Long read-based assembly of ONT-produced data was performed by both Canu (v2.2) [10] and Flye (v2.8.3) [11]. Default parameters were used for both Flye and Canu assemblies, except the estimated genome size, which was set to 41 Mb for both. Canu utilized raw fastq reads, whereas Flye utilized corrected reads obtained from Canu. Hybrid assembly utilizing reads obtained from both Illumina and ONT sequencing was performed utilizing both SPAdes (v3.14.0) [29] and MaSuRCA (v4.0.1) [14]. SPAdes and MaSuRCA assemblies were performed with fastq Illumina and ONT reads, and largely utilized default settings. Non-default settings included using the “isolate” option in SPAdes and K-mer sizes of 21, 33, 55, 77, 99, and 127. JF hash size in MaSuRCA was set to 8 × 108. All assemblies were subject to polishing with Pilon (v1.23) [15] utilizing Illumina reads aligned to the respective assemblies utilizing Bowtie2 [30] with the “very careful” option selected. All genome assemblies were subject to analysis via Quast (v5.0.2) [21] and BUSCO (v5.2.2) [23] to determine assembly statistics and their completeness. BUSCO analysis utilized Augustus [24], using “Fusarium” parameters, to search for BUSCOs from the “hypocreales_odb10” database.

Phylogenetic analysis

ITS, rpb2, and tef1 sequences from PAR3 were identified in the MaSuRCA assembly by using BLAST+ (v2.11.0) [31] to search against the known ITS (AF510497.1), rpb2 (XM_006966461.1), and tef1 (XM_006963994.1) sequences of Trichoderma reseii strain QM6a available on NCBI. Additional publicly available sequences from other Trichoderma spp. were also obtained from established “type” strains on NCBI. The ITS56 data set provided by Cai and Druzhinina [19] was utilized for phylogenetic analysis of the ITS of PAR3. All tef1 sequences included in phylogenetic analyses were trimmed using the online TrichoMark 2020 tool [32], with the 4th intron used for phylogenetic analysis. rpb2 sequences were manually trimmed according to Cai and Druzhinina [19]. Pairwise similarity scores were obtained by Clustal Omega [33]. Phylogenetic trees were constructed by MEGA X [34] using the Maximum Likelihood method and Tamura-Nei model [35].

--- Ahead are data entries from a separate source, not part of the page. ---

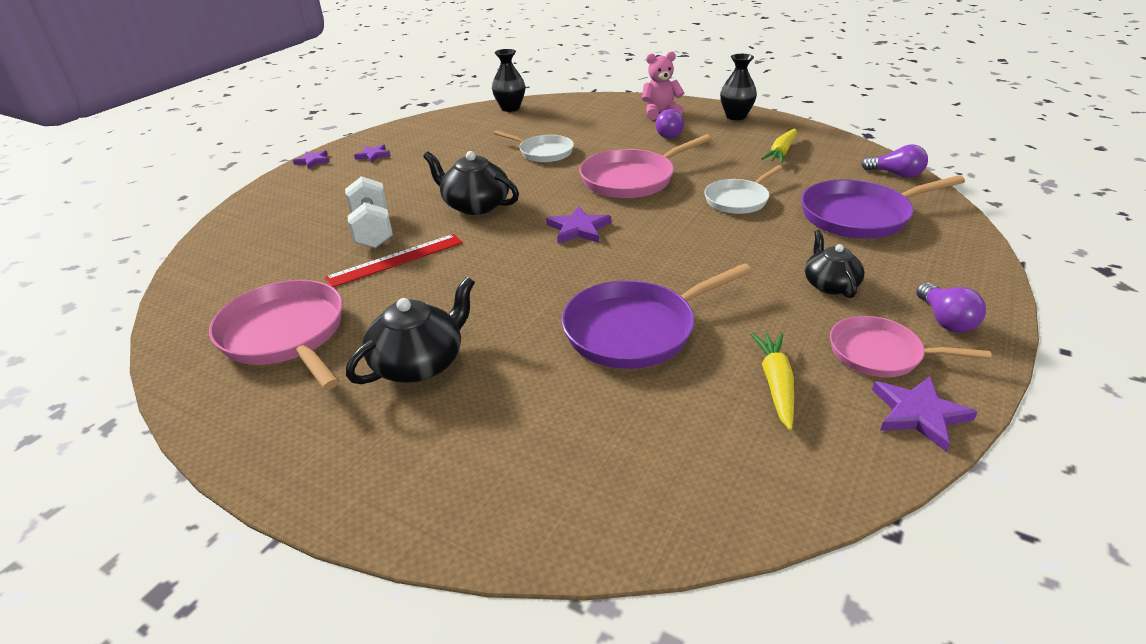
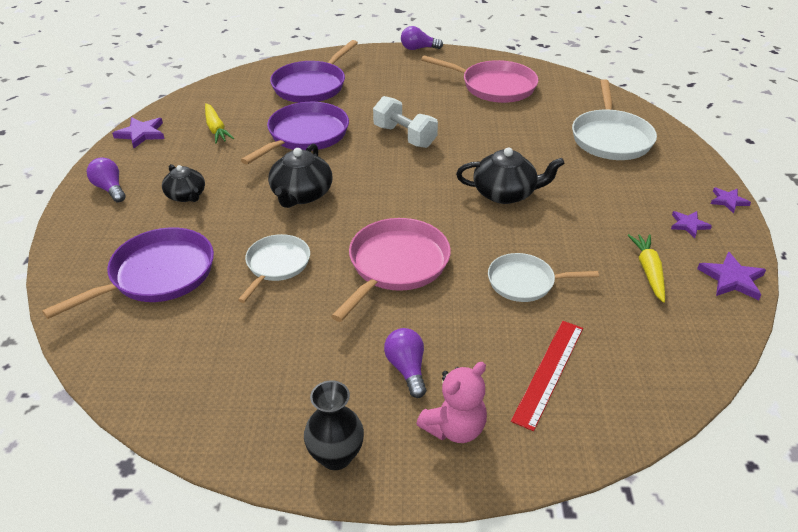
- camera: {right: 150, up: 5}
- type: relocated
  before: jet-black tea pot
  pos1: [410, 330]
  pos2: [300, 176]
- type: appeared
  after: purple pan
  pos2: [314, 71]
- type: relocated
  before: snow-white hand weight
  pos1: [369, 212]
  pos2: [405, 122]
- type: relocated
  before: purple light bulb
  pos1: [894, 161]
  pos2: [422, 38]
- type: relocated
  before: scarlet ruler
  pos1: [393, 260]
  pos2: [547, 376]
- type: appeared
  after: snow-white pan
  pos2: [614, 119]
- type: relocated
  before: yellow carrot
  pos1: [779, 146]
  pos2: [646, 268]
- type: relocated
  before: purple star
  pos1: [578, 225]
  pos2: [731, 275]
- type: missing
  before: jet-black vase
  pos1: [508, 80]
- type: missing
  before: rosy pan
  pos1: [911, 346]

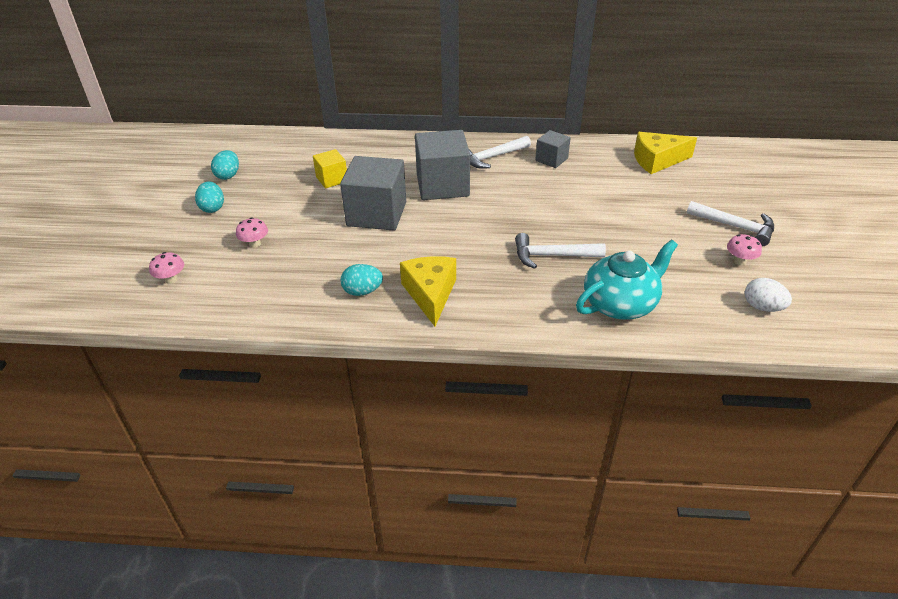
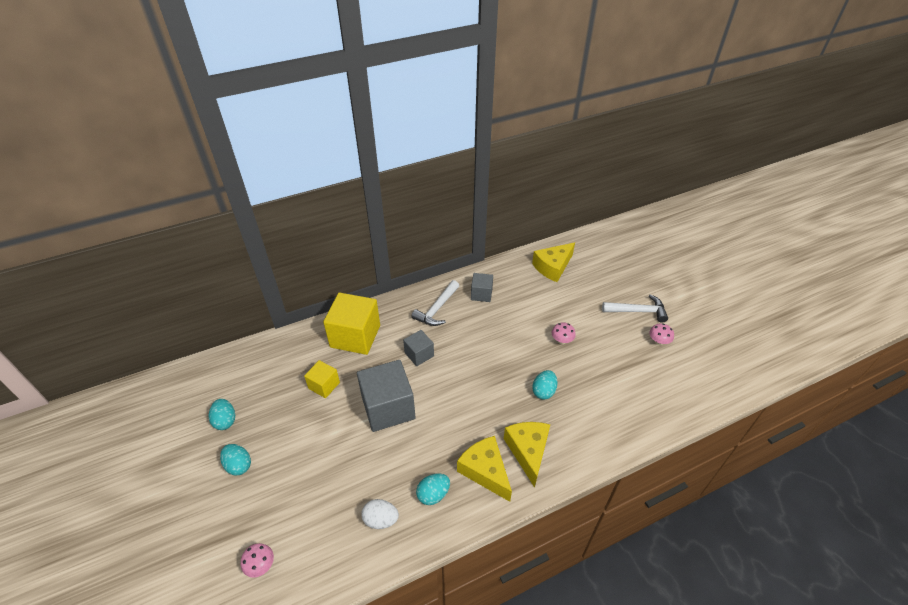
- camera: {right: -30, up: 5}
- type: appeared
  after: yellow cube
  pos2: [351, 323]
- type: relocated
  before: snow-white egg
  pos1: [768, 295]
  pos2: [380, 514]
- type: size
  before: ash-grey cube
  pos1: [442, 165]
  pos2: [418, 348]
  scale: 0.53
- type: appeared
  after: yellow cheese wedge
  pos2: [527, 455]
- type: exchanged
  before: snow-white hammer
  after: aqua egg
  pos1: [560, 251]
  pos2: [544, 385]
- type: relocated
  before: rosy mushroom
  pos1: [252, 232]
  pos2: [564, 333]
- type: missing
  before: aqua tea pot
  pos1: [627, 280]

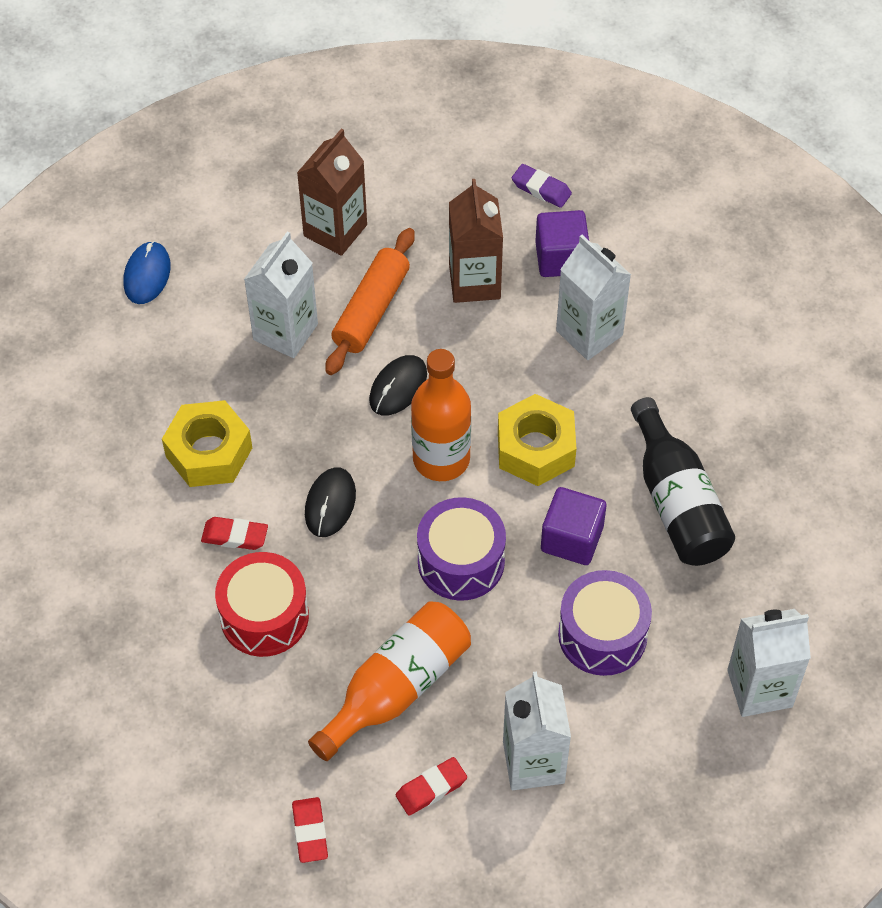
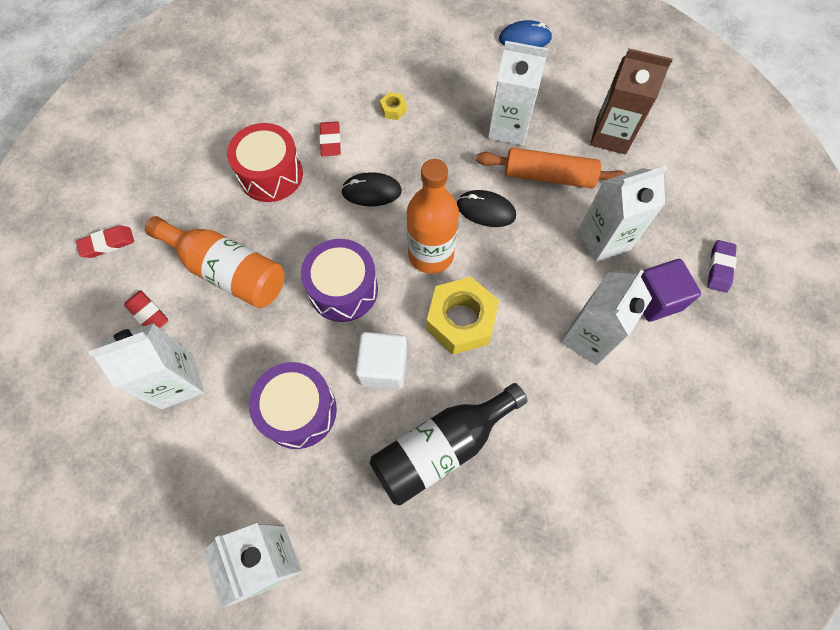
- camera: {right: 75, up: 10}
- type: colour
  before: purple cube
  after: snow-white cube
  pos1: [573, 526]
  pos2: [381, 360]
- type: size
  before: yellow nut
  pos1: [207, 443]
  pos2: [393, 106]
  scale: 0.43
- type: colour
  before: brown carton
  after: snow-white carton
  pos1: [476, 241]
  pos2: [623, 214]

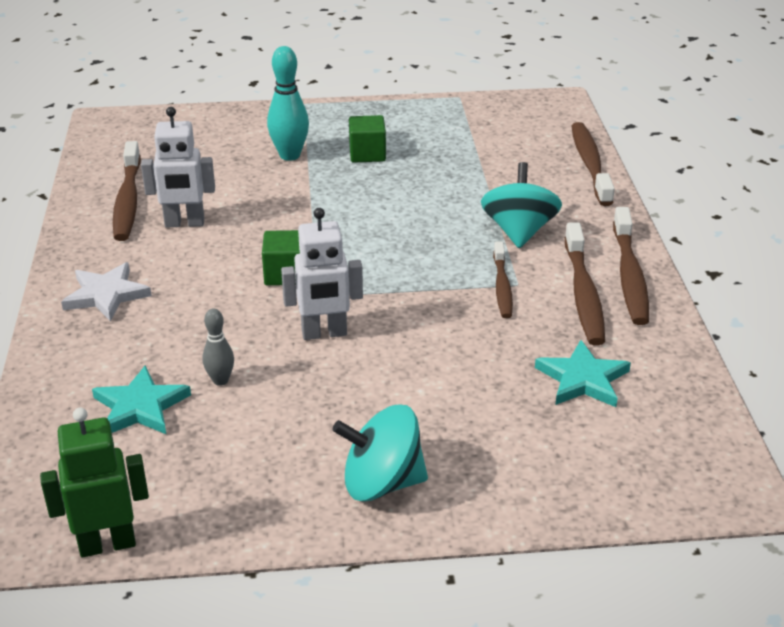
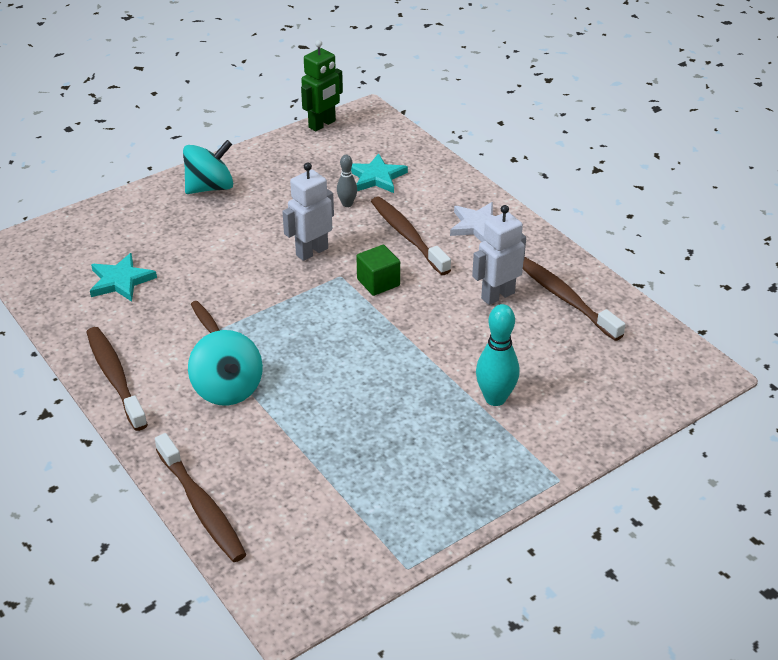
- camera: {right: 150, up: 5}
- type: relocated
  before: brown dental brush
  pos1: [585, 284]
  pos2: [411, 236]
- type: missing
  before: green cube
  pos1: [367, 139]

Genome annotation and analysis

The MaSuRCA assembly was selected for genome annotation by Maker (v3.01.03) [16]. RepeatModeler (v2.0.2) [36] was used to generate a library repeat library prior to analysis by Maker. RepeatMasker (v4.0.1) [37] was used within Maker to mask low complexity and repeat regions of the assembly. Initial Maker gene predictions were made by utilizing publicly available RNA transcripts and proteins from the RefSeq assembly of T. harzianum CBS 226.95 (GCF_003025095.1), as well as proteins from other RefSeq Trichoderma assemblies, including, T. virens (GCF_000170995.1), T. gamsii (GCF_001481775.2), T. asperellum (GCF_003025105.1), T. atroviride (GCF_000171015.1), T. cintrinoviride (GCF_003025115.1), and T. reesei (GCF_000167675.1). SNAP (v2013.11.29) [25] and Augustus (v3.4.0) [24] gene predictors were utilized within Maker to inform gene models. SNAP and Augustus were trained and optimized after each round of Maker (2 rounds of ab-initio training, 3 rounds of Maker total). Augustus was trained via BUSCO (v5.2.2) [23]. Gene models produced by Maker were then functionally annotated by InterProScan (v5.56) [17]. Identification of tRNAs was determined by tRNAScan-SE (v2.0.5) [26]. Detection of PKS, NRPS, and terpene synthase genes was performed with antiSMASH (6.1.1) [27] using the MaSuRCA assembly and Maker3 annotations. For comparison, this same analysis was also performed for T. harzianum CBS 226.95 (GCF_003025095.1) using genome sequences and annotation features. Proteins from the publicly available T. harzianum CBS 226.95 (GCF_003025095.1) and T. harzianum TR274 (GCA_002838845.1) accessions were functionally annotated as described above, and equivalent genes between these strains and PAR3 were identified using BLAST+ (v2.11.0) [31], with proteins matches greater than 95% identity and e-values less than 0.00001 considered equivalent.